### What is expected
Once you reach the line containing "La COPPA (pour" in the entries below, write out that line and each one after it down to the line containing "mineurs âgés de moins de 13 ans inscrits", exactly and with nothing added.
--- START ---
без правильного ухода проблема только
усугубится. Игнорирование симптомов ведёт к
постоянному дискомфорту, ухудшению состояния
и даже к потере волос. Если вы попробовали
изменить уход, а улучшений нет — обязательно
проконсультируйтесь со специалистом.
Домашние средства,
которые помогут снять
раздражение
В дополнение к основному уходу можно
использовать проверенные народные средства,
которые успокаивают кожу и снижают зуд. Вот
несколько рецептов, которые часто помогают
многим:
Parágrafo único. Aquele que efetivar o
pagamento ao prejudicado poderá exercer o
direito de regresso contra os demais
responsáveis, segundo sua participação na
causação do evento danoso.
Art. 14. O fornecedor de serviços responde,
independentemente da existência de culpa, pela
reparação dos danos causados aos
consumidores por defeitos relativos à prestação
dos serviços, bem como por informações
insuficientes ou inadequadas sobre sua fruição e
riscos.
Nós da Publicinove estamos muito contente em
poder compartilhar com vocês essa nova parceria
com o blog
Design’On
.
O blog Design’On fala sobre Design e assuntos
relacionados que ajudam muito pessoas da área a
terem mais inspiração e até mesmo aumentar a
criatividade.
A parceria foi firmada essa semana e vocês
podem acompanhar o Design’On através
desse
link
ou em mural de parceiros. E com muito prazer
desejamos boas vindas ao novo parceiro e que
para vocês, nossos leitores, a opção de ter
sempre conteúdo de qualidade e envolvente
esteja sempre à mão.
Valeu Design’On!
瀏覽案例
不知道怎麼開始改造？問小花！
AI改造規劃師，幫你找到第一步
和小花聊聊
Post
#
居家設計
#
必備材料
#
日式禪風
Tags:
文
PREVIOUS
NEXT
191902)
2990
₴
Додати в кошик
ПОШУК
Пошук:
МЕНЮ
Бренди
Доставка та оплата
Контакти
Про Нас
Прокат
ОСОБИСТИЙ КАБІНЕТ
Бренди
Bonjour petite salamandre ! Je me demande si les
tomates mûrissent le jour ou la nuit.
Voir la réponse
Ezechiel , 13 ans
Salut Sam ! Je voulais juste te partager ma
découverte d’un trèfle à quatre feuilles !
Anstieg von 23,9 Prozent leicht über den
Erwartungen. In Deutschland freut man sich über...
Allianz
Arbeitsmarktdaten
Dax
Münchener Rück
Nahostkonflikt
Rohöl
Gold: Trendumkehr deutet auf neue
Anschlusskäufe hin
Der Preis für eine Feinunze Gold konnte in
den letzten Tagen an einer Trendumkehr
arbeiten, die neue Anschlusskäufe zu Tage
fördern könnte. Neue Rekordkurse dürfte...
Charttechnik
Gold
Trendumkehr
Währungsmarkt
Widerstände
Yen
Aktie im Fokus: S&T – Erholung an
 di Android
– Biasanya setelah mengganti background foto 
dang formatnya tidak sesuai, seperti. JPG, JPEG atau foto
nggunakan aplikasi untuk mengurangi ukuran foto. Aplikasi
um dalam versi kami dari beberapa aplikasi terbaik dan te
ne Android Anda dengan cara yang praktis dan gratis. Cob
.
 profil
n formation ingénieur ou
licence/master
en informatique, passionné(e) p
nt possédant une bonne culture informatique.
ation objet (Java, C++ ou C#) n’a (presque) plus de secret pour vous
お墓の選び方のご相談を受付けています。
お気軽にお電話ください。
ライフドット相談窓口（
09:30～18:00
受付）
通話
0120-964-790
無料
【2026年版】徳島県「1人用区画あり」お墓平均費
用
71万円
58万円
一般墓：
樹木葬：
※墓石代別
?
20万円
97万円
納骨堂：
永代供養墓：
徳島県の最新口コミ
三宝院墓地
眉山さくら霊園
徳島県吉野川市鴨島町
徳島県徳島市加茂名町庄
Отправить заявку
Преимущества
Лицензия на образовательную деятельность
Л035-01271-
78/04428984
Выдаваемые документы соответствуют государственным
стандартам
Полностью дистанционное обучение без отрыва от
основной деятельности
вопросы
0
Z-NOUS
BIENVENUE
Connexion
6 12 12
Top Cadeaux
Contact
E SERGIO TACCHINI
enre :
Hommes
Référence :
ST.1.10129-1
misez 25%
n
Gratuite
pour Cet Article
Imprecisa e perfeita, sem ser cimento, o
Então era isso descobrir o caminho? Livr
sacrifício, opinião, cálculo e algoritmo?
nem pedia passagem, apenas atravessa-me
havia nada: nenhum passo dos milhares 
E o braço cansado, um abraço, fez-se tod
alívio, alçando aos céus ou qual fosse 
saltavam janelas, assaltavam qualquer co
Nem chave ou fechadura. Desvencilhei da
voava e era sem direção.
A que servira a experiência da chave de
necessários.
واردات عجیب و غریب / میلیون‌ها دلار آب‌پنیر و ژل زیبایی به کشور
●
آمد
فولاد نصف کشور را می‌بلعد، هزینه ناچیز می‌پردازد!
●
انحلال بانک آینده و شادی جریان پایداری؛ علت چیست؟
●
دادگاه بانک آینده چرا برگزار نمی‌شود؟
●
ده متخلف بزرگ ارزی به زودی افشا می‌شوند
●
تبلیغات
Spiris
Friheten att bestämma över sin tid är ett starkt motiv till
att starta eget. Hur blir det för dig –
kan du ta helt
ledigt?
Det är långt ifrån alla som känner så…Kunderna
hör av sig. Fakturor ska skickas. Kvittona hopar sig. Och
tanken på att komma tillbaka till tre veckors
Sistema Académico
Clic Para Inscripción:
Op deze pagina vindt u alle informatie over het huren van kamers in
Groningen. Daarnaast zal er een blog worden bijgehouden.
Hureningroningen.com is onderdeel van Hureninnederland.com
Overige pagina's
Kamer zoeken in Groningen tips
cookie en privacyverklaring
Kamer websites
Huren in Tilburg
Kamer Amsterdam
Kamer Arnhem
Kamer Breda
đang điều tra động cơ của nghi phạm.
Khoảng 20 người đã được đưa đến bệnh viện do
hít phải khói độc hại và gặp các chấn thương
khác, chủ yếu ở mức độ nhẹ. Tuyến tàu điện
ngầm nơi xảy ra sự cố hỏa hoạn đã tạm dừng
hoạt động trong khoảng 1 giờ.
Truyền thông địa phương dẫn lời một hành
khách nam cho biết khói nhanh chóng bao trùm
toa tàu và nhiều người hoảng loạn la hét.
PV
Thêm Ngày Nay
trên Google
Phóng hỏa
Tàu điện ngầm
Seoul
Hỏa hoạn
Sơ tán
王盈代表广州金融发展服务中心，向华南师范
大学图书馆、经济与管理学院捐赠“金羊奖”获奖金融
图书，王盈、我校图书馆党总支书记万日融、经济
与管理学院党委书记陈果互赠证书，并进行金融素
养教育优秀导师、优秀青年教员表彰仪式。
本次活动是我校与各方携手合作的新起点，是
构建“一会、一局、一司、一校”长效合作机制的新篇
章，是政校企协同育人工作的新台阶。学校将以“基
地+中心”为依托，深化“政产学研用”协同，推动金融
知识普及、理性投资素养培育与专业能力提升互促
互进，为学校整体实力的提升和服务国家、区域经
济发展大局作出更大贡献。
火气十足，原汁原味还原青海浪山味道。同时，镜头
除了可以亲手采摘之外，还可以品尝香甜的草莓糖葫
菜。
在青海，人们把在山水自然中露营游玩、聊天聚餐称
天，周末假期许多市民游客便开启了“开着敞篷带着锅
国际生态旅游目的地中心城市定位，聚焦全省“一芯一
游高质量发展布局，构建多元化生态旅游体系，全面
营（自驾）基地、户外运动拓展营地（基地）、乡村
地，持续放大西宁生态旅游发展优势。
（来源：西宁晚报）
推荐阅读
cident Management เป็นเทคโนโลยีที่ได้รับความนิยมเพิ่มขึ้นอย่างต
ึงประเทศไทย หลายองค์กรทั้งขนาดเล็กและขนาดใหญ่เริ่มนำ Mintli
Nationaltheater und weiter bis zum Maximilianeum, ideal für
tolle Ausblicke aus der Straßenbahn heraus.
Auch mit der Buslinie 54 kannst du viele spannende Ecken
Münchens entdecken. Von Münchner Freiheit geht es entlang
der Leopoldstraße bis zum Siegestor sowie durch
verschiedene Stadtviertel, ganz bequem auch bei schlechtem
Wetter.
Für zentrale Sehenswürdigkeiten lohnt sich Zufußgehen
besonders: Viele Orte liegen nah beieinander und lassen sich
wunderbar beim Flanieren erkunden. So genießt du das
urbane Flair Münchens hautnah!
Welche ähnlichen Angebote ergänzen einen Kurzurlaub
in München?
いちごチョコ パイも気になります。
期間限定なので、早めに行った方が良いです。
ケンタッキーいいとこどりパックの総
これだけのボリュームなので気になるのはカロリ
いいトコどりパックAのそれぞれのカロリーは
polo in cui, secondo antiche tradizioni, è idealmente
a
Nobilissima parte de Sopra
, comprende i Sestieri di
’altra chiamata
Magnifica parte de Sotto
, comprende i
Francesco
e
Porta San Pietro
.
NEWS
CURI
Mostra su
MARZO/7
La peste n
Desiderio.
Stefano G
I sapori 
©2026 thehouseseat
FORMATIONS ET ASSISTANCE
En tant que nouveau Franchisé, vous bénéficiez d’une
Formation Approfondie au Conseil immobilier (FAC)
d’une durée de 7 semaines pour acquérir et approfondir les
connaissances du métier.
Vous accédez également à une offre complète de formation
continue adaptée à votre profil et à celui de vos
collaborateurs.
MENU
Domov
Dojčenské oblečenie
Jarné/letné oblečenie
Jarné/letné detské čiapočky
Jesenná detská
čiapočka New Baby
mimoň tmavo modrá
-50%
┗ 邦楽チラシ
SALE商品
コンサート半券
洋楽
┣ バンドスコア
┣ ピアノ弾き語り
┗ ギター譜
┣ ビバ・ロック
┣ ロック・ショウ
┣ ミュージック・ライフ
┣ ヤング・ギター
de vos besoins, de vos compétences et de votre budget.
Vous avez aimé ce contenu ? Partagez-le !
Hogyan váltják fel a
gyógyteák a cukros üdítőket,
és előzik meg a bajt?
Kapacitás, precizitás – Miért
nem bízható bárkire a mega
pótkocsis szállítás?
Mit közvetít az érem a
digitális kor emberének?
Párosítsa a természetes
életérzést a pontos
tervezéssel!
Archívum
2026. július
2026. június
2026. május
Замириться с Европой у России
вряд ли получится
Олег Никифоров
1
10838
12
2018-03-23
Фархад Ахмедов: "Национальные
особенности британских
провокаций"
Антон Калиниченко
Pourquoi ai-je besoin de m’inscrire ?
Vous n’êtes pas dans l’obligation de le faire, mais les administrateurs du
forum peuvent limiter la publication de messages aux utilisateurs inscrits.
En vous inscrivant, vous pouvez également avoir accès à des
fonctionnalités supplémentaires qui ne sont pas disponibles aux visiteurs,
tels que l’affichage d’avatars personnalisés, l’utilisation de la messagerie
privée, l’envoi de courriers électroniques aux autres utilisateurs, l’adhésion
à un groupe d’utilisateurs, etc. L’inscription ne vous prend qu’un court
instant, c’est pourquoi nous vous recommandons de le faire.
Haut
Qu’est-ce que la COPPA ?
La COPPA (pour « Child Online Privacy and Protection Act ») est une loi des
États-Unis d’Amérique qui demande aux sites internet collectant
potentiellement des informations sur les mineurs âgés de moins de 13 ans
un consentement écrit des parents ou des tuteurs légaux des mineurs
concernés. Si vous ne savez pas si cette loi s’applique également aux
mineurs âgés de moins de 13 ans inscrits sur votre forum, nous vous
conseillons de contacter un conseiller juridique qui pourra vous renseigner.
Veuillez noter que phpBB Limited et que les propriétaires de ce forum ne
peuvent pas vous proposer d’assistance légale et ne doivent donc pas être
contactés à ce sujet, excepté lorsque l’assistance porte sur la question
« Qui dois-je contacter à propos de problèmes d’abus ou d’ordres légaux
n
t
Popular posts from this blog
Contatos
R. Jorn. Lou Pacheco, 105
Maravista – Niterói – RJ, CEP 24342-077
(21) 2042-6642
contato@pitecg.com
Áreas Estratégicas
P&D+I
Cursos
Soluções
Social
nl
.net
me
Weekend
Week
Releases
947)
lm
--- END ---
### Output for this exercise
La COPPA (pour « Child Online Privacy and Protection Act ») est une loi des
États-Unis d’Amérique qui demande aux sites internet collectant
potentiellement des informations sur les mineurs âgés de moins de 13 ans
un consentement écrit des parents ou des tuteurs légaux des mineurs
concernés. Si vous ne savez pas si cette loi s’applique également aux
mineurs âgés de moins de 13 ans inscrits sur votre forum, nous vous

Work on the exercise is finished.